Gather every line in the records that contains the string "number". Matching is case-sensitive.

▸ **Extracted information**
--------------------------------

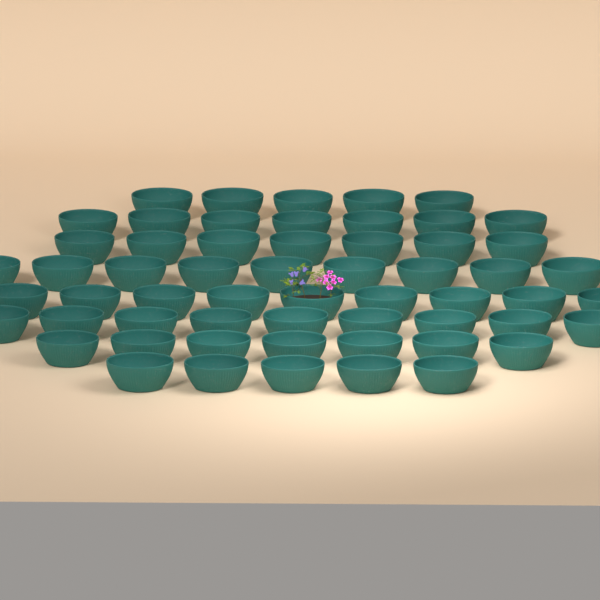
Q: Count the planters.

--------------------------------

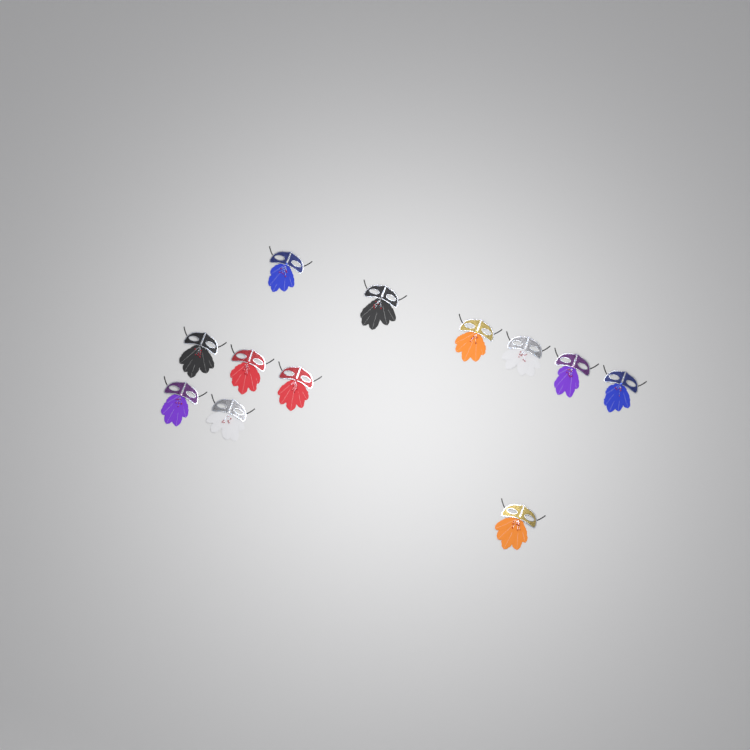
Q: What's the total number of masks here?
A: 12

--------------------------------

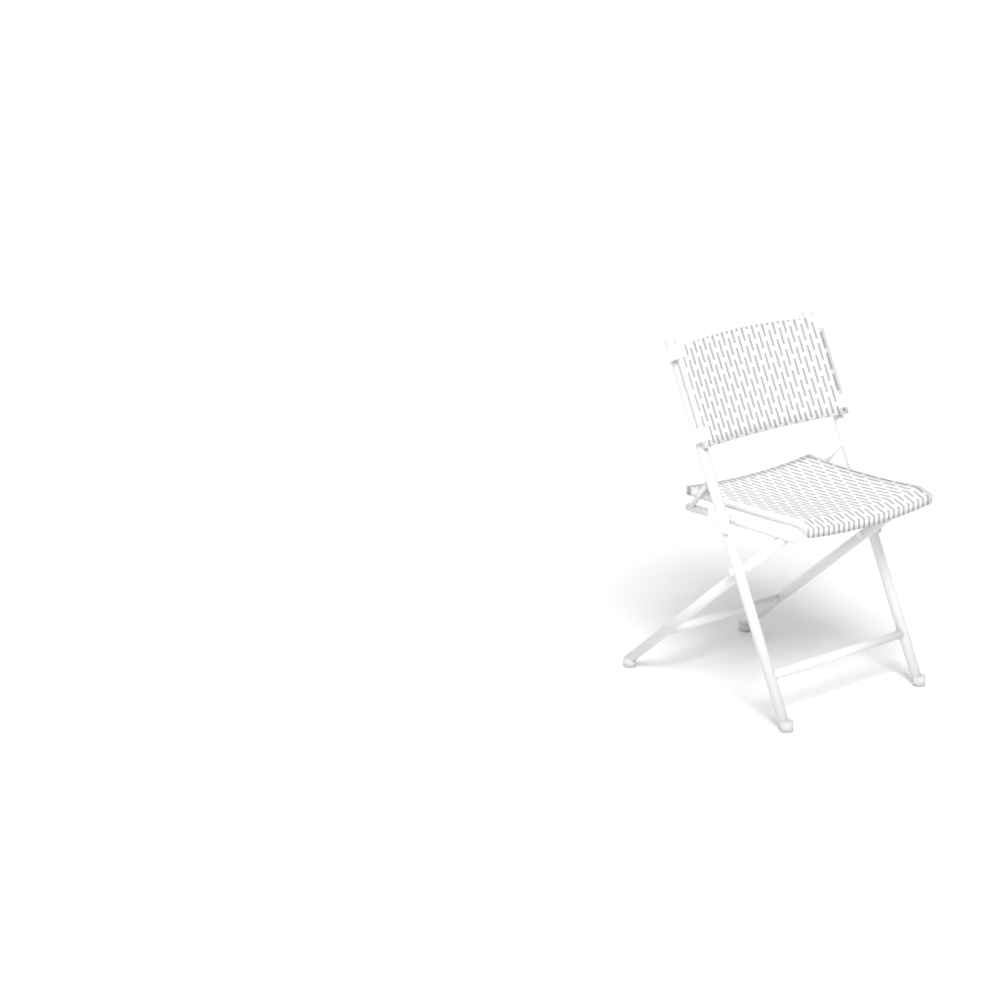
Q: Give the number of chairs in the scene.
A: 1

--------------------------------

▸ **Exercise solution**
Q: What's the total number of masks here?
Q: Give the number of chairs in the scene.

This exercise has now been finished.